為了近一步提升雙層絕緣層IGZO薄膜電晶體之特性，我們在沉積閘極氧化層之前，將元件放置在PECVD產生的氧電漿環境下，進而修補IGZO薄膜的表層缺陷，提升IGZO薄膜的品質，讓電子在通道層中傳輸時得以更加順利。從不同溫度下的電性表現可以看出，經過氧電漿處理的元件相較於未經處理的，因通道缺陷濃度較低，而具有相對較穩定的臨限電壓(VTH)，這是因為在溫度上升後，能響應的缺陷能態減少，使得元件呈現相對較穩定的特性。因此，氧電漿處理法有應用於改善IGZO通道層薄膜之潛力。

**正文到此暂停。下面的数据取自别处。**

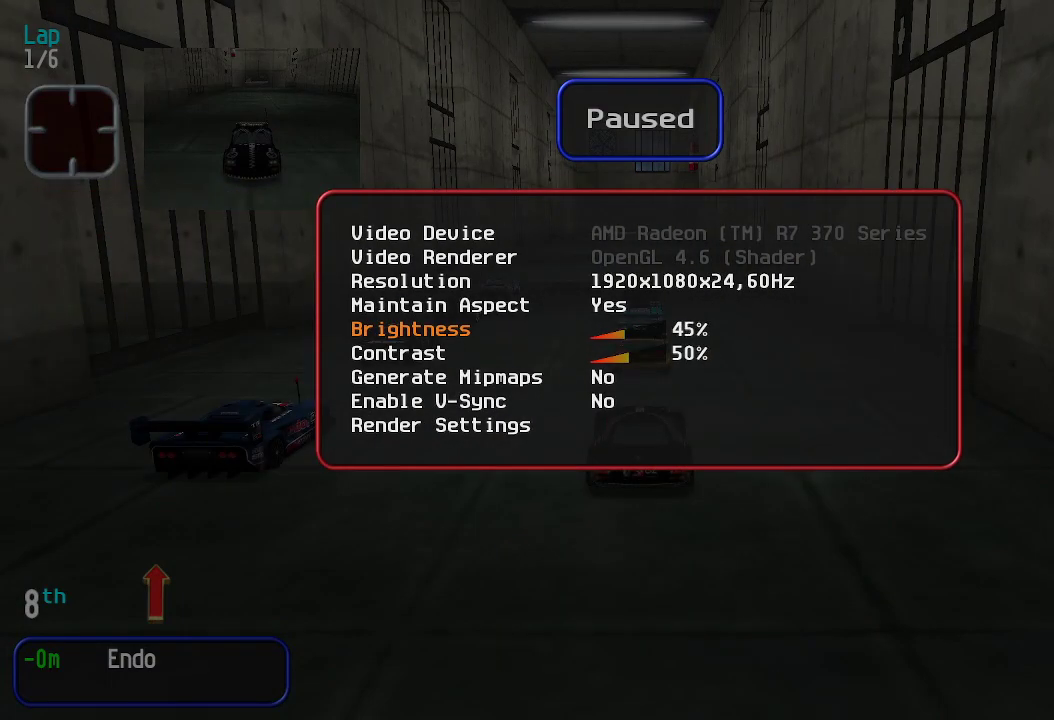
{"keys": [], "events": [[33, "right", "up"], [84, "right", "down"], [167, "right", "up"], [217, "right", "down"], [267, "right", "up"], [351, "right", "down"], [451, "right", "up"]]}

We proposed a bi-layer dielectric SiO2/HfO2 structure and compared its performance to that of single-layer dielectric SiO2 structure for the fabrication of amorphous In-Ga-Zn-O thin-film transistors (IGZO-TFTs). Bi-layer dielectric structure has been demonstrated to be a good protection layer during plasma process for the deposition of PECVD-SiO¬2. The IGZO film has a weak top surface which is sensitive to the environment conditions, such like gas, moisture, light and temperature. In addition, hydrogen specie itself was found to act as a carrier of donors in the IGZO thin-film during depositing the SiO2 dielectric by plasma-enhanced chemical vapor deposition (PECVD) system. In this paper, top-gate structure of amorphous IGZO-TFT with single-layer PECVD-SiO2 gate dielectric shows high conductivity, indicating that top surface of IGZO thin-film has poor quality. In contrast, when bi-layer PECVD-SiO2/HfO2 gate dielectric is applied to fabricate IGZO-TFT, a normal transfer characteristics is achieved. This behavior can be attributed to the protection effect of HfO2 dielectric deposited by electron-beam evaporation system.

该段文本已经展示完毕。